Task a
In the profile of the council candidate, which school did Alabi attend while growing up in Clinton Hill?

── Excerpted text

Olanike Alabi, a candidate for the 35th District City Council seat, hands a campaign flier to a commuter outside the Crown Heights-Utica Avenue subway station on August 14, 2013.
Olanike Alabi, a candidate for the 35th District City Council seat, hands a campaign flier to a commuter outside the Crown Heights-Utica Avenue subway station on Aug. 14. (Photo by Philippe Theise)

In the interest of giving locals a clearer view of the community members running for the 35th District City Council seat, The Nabe has profiled each of the five Democratic candidates. Without a Republican running for the spot, whomever wins the Democratic primary on Sept. 10 takes the abdicated seat, representing Fort Greene, Clinton Hill, Prospect Heights, Bedford-Stuyvesant and parts of Crown Heights. Check back for the final candidate profile in our five-part series.

When Olanike Alabi spotted a woman about to carry a stroller down a flight of stairs into the Crown Heights-Utica Avenue subway station in mid-August, she stopped passing out her campaign fliers and offered to help.

“Ayudar?” Alabi asked in Spanish, before lifting one end of the stroller and descending into the station.

“I know that there’s at least one elevator at that station, [but] we have a transportation system that needs to be senior-friendly and people-with-strollers friendly,” Alabi said, recalling the incident less than a week before the primary vote for New York City Council.

Alabi, running for the 35th District seat, told The Nabe that her mother’s efforts to help others inspired her own advocacy for social justice.

“She wanted to make a person’s life better and she recognized that it helped not just that individual, but it made our community better,” Alabi said.

Born in Brooklyn to parents who emigrated from West Africa, Alabi, 37, grew up in Clinton Hill and attended P.S. 20 on Adelphi Street. She said her lifetime of experience in the neighborhood helps her understand the issues facing district residents, including gentrification.

────
── Records for this task

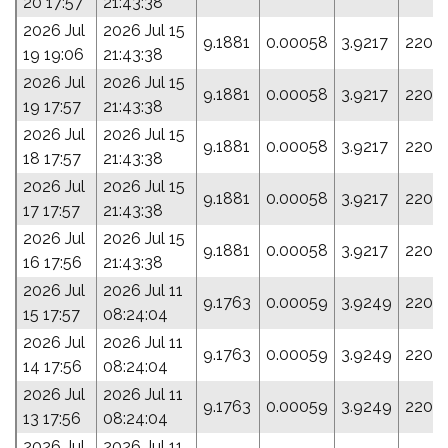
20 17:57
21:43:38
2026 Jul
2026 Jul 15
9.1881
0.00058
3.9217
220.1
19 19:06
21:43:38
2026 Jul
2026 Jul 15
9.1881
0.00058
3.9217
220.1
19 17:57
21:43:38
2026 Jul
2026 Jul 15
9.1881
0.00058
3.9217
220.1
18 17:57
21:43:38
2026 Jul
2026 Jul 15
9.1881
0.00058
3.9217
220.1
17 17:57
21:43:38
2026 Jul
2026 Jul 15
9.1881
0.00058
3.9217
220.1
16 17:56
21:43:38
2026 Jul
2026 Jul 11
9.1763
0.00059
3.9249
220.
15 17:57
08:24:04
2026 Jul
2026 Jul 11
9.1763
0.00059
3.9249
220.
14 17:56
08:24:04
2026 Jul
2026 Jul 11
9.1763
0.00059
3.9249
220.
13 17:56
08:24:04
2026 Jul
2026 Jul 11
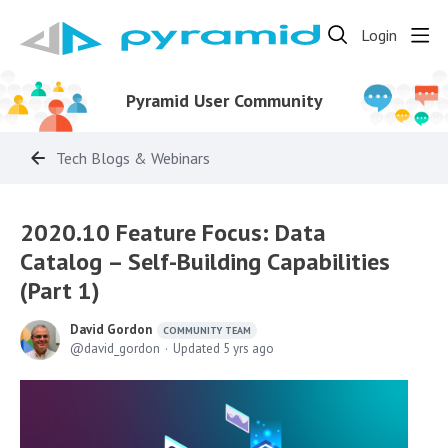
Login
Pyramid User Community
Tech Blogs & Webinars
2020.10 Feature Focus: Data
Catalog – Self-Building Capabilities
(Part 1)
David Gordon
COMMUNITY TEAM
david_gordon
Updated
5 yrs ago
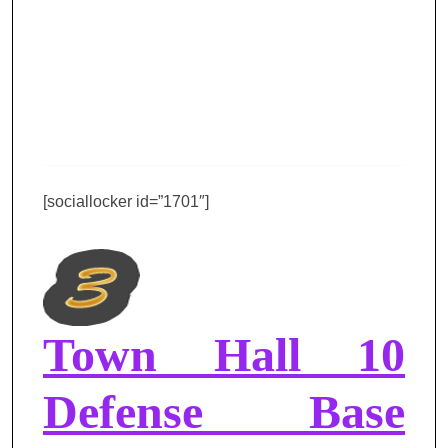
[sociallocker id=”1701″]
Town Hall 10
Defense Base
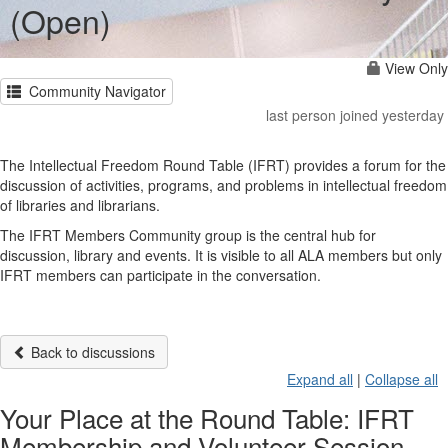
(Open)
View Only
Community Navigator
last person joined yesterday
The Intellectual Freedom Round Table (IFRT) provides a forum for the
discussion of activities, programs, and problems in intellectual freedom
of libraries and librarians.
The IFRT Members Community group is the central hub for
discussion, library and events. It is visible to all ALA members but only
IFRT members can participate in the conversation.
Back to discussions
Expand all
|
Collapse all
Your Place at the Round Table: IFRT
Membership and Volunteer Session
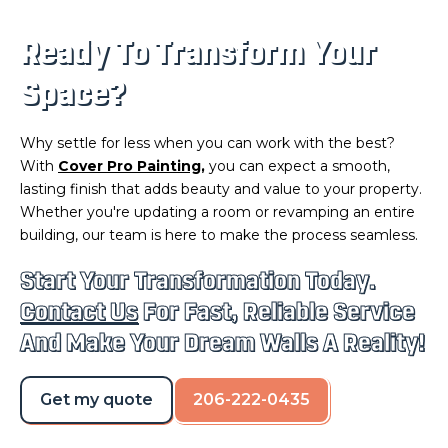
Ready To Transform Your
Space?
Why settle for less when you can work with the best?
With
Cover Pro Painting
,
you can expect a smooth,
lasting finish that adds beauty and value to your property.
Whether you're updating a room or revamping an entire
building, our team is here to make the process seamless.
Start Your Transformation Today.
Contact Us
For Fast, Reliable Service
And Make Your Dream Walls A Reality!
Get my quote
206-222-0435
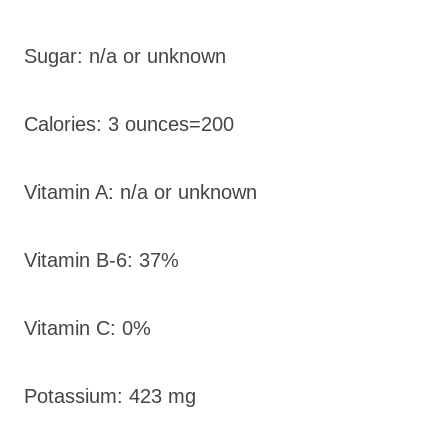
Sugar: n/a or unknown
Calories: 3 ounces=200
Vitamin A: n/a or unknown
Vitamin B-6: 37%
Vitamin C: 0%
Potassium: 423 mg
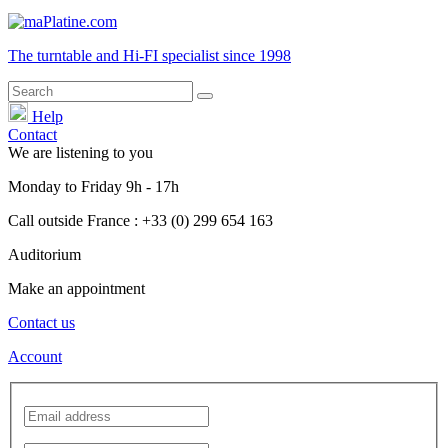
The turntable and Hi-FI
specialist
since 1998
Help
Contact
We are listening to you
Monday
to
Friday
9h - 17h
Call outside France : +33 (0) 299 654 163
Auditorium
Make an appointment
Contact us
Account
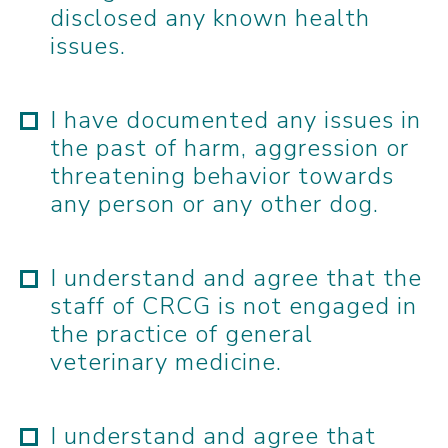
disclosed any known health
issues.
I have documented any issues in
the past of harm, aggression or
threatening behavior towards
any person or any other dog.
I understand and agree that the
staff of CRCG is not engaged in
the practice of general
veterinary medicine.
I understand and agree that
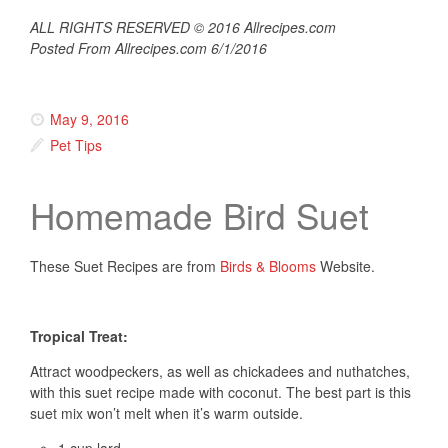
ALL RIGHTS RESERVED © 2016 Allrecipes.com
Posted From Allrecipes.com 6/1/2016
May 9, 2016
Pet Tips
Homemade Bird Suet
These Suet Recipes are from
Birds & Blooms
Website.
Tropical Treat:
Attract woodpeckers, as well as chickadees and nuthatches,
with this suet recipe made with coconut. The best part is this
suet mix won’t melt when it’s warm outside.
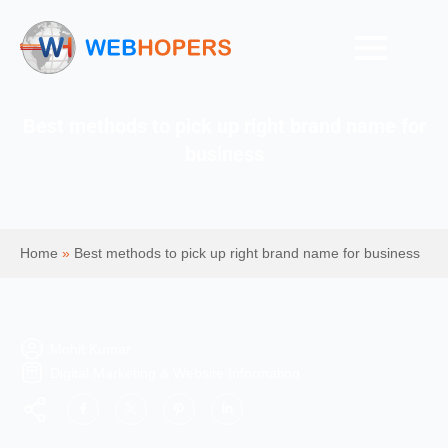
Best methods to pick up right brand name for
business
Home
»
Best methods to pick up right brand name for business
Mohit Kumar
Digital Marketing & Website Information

────

Task b
From the entries, return word for word the lines starting at the one that contains "The turntable and Hi-FI" and ending at the one that contains "suet mix won’t melt when it’s warm outside.", with both of those lines included. Leave out the picture markers.

Response area a
P.S. 20 on Adelphi Street

Response area b
The turntable and Hi-FI
specialist
since 1998
Help
Contact
We are listening to you
Monday
to
Friday
9h - 17h
Call outside France : +33 (0) 299 654 163
Auditorium
Make an appointment
Contact us
Account
disclosed any known health
issues.
I have documented any issues in
the past of harm, aggression or
threatening behavior towards
any person or any other dog.
I understand and agree that the
staff of CRCG is not engaged in
the practice of general
veterinary medicine.
I understand and agree that
ALL RIGHTS RESERVED © 2016 Allrecipes.com
Posted From Allrecipes.com 6/1/2016
May 9, 2016
Pet Tips
Homemade Bird Suet
These Suet Recipes are from
Birds & Blooms
Website.
Tropical Treat:
Attract woodpeckers, as well as chickadees and nuthatches,
with this suet recipe made with coconut. The best part is this
suet mix won’t melt when it’s warm outside.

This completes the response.